Fast forward to today. My collection now stands at fifty-four decks, fifty-five as of yesterday with the arrival of my first truly collectible, limited-edition art deck. I’m so excited about this one, I am now the proud owner of :::drumroll please:::
The Goth Tarot, by Winny. Here’s one of my favorite cards from the deck:
Click the image for a larger-than-life scan. Truly, the scans do not do it justice, the artwork and colors are lovely. This is a Majors-only deck, printed by Adam McClean who publishes a small assortment of art decks out of his shop in Glasgow. The cards are laminated with a glossy laminate, making them durable enough for every day use, and resistant to coffee spills. I won’t go into his whole process here, as he details it nicely on his site if you’re interested. The deck is signed and numbered by the artist, and I have copy #12 of 100. All I can say is, it’s stunning. I can only hope someday Winny will do a full 78-card version of this deck, which I will also have to have.

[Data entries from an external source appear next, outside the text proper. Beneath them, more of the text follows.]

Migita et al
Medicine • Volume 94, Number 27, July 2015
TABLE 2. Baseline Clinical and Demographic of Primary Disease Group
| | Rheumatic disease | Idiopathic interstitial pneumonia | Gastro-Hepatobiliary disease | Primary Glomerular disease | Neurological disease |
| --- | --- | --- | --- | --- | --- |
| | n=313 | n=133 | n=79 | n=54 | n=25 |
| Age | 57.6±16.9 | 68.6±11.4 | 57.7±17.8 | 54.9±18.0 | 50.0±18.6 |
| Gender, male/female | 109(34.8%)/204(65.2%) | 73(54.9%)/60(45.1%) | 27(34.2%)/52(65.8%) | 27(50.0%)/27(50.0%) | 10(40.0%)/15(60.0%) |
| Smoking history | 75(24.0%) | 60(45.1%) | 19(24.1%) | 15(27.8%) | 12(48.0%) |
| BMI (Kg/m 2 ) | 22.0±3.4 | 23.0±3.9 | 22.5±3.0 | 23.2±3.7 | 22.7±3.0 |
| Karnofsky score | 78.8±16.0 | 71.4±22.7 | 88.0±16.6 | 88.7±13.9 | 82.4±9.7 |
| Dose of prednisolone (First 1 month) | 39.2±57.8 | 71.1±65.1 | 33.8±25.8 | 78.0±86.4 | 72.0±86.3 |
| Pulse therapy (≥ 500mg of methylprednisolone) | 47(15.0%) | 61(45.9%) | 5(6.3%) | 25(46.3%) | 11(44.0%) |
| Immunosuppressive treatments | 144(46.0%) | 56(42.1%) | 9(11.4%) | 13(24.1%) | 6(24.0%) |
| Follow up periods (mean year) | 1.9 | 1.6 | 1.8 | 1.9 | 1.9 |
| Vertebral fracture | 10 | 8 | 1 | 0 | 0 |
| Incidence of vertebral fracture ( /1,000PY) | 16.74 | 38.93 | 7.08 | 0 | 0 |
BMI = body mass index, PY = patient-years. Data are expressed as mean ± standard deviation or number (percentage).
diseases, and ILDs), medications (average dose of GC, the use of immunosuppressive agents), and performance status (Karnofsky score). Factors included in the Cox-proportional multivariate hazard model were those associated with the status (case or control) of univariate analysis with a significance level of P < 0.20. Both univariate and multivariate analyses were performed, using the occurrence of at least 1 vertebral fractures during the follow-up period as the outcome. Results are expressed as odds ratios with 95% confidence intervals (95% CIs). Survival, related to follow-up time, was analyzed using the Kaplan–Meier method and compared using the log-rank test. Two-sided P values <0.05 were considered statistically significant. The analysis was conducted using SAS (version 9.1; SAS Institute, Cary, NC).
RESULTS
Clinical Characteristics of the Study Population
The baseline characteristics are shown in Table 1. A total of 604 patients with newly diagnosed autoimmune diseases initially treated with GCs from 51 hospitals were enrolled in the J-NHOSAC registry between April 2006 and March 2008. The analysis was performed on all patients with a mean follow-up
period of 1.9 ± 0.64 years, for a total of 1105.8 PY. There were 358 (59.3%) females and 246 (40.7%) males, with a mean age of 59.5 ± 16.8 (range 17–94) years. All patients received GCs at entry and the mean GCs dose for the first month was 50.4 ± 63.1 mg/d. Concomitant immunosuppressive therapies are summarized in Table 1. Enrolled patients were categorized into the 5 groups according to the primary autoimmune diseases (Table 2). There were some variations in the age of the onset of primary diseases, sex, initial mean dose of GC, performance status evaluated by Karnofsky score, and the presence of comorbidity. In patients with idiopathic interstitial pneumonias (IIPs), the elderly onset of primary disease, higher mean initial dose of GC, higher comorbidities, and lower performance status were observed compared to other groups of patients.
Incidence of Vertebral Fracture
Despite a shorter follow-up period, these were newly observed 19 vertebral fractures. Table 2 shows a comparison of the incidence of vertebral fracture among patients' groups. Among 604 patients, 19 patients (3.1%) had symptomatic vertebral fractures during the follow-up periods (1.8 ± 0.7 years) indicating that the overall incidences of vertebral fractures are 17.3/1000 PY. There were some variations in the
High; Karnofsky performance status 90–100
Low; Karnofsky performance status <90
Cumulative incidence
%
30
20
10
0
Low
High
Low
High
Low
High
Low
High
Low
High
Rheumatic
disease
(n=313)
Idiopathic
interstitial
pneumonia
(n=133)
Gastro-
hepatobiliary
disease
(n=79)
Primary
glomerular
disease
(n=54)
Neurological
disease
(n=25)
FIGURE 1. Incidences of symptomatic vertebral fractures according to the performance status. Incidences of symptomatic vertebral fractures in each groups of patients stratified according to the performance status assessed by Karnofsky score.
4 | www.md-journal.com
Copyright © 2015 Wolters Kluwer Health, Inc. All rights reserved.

I’ve also found out recently that several of the decks I own which were readily available for many years are now out of print, and going for some eye-popping prices on the secondary market. All my decks were mass-market, put out by one of the large publishers of Tarot cards: Llewellyn, U.S. Games, A.G. Mueller, Lo Scarabeo, Piatnik and so on. I’m still a little bit in shock at the values of some of these that I’m finding out there on the Web. And there seems to be no end of gorgeous new decks coming out. Thankfully we seem to have gotten past a period that saw some pretty schlocky decks, designed around silly themes of mermaids, or baseball, in most cases poorly done. The market seems to be driving demand for higher quality decks these days, and the fact that people are willing to pay into the hundreds of dollars no doubt has something to do with it. I had no idea so many of them would be so sought after. When I was bitten by the Tarot bug, I didn’t even know there were people who collected Tarot decks, except of course Stuart Kaplan, who made me practically salivate at the range of his collection pictured in the Encyclopedias of Tarot, Volumes 1 – 4. Some of those would stop your heart.
Anyway, I think I will spend some time getting acquainted with the newest addition to the household.